Here’s where it can go a little sideways for those less introspective than even I am. Realizing that, accepting that, acting on that… In short, thinking about it (or anything for that matter) is still a lowercase life. Thinking is all Ego. Getting in touch with Life, though, is “simpler” than that. He gives us a few activities to try in the book, but my go-to kata is this: close your eyes and just feel the blood, heat & energy I your fingertips. (I learned focused breath in college yoga classes, so I take for granted that this is easy; I highly recommend learning this technique if for no other reason than it’s ability to quell anxiety & get me to sleep at night). Then let that awareness slowly creep out into your hands, into your arms, your shoulders, your core, the top of your head… that sort of trancelike state you enter when you can honestly feel that energy & not act or think about anything else… that is the Awareness with a Capital A that E.T. says connects us all. It’s the only thing that connects us all, but the point is that we are all connected. However you choose to manifest that Life, whatever God you choose (if any), whatever clothes you wear, whether you’re for Team Edward or Team Jacob (note from my Ego: I am the only guy who would even ATTEMPT to mix Eckhart Tolle and Twilight, and therefore I am awesome), all those decisions are yours and all of them insignificant in the pursuit of Life, Happiness, Zen, Nirvana, Heaven, or Valhalla (what up Nordic readers!).

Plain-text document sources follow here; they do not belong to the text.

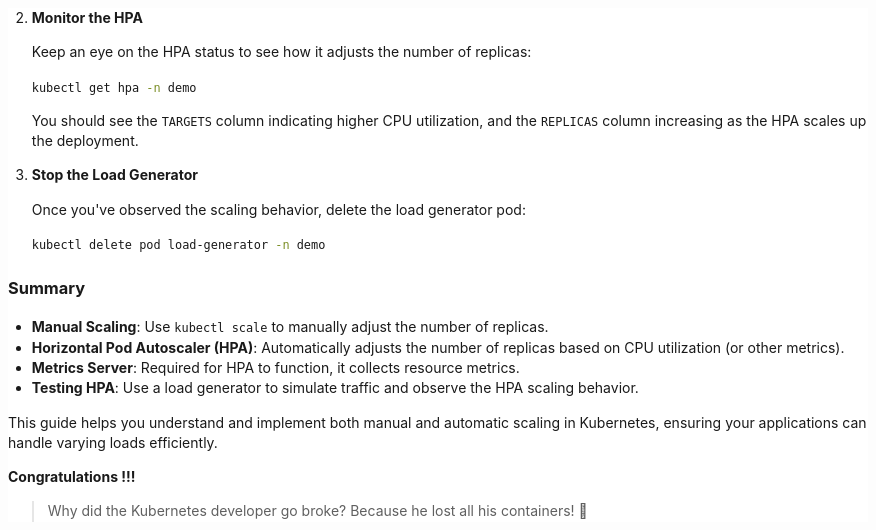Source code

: 2. **Monitor the HPA**

   Keep an eye on the HPA status to see how it adjusts the number of replicas:

   ```bash
   kubectl get hpa -n demo
   ```

   You should see the `TARGETS` column indicating higher CPU utilization, and the `REPLICAS` column increasing as the HPA scales up the deployment.

3. **Stop the Load Generator**

   Once you've observed the scaling behavior, delete the load generator pod:

   ```bash
   kubectl delete pod load-generator -n demo
   ```

### Summary

- **Manual Scaling**: Use `kubectl scale` to manually adjust the number of replicas.
- **Horizontal Pod Autoscaler (HPA)**: Automatically adjusts the number of replicas based on CPU utilization (or other metrics).
- **Metrics Server**: Required for HPA to function, it collects resource metrics.
- **Testing HPA**: Use a load generator to simulate traffic and observe the HPA scaling behavior.

This guide helps you understand and implement both manual and automatic scaling in Kubernetes, ensuring your applications can handle varying loads efficiently.



**Congratulations !!!**

>Why did the Kubernetes developer go broke?
Because he lost all his containers! 🤣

All you gotta do is let go. The only moment there ever is is Now, and the only Action required is the one you choose. There is no Good or Bad, but thinking that makes it so.

I apologize for the heady meta vapors you’re now wafting in, but this post serves three purposes. First and foremost, to document my own thoughts on this book. It hasn’t turned me into Superman or Oprah or even Dr. Phil, but whatever potential I had that I felt was untapped or that I wasn’t “allowed” to tap, which caused me to worry I was wasting myself, or at least that others were thinking I was wasting myself… Well, none of that matters. And holy jumping Jesus in a jumpsuit did it make a difference in my life.

Second purpose of this post is to tell you about it. Spread the germs of consciousness, I suppose. Without becoming an evangelist, I will simply say that, if you can hang with his meta-analysis (or at least aren’t totally turned off by the words meta-analysis), you will get something of value out of reading it.

Third purpose is to publicly acknowledge and accept that I am more than the sum of my actions, and so is everyone else. That, inevitably, leads to forgiveness, which is a surprising word at this time in my life. I’m afraid that’s a horse of a different color, though, so I’m postponing further public exploration of that.

My thanks to the many different Muses that manifested that book & granted me the good fortune to be able to read it. Hopefully at least one other person will choose the same experience.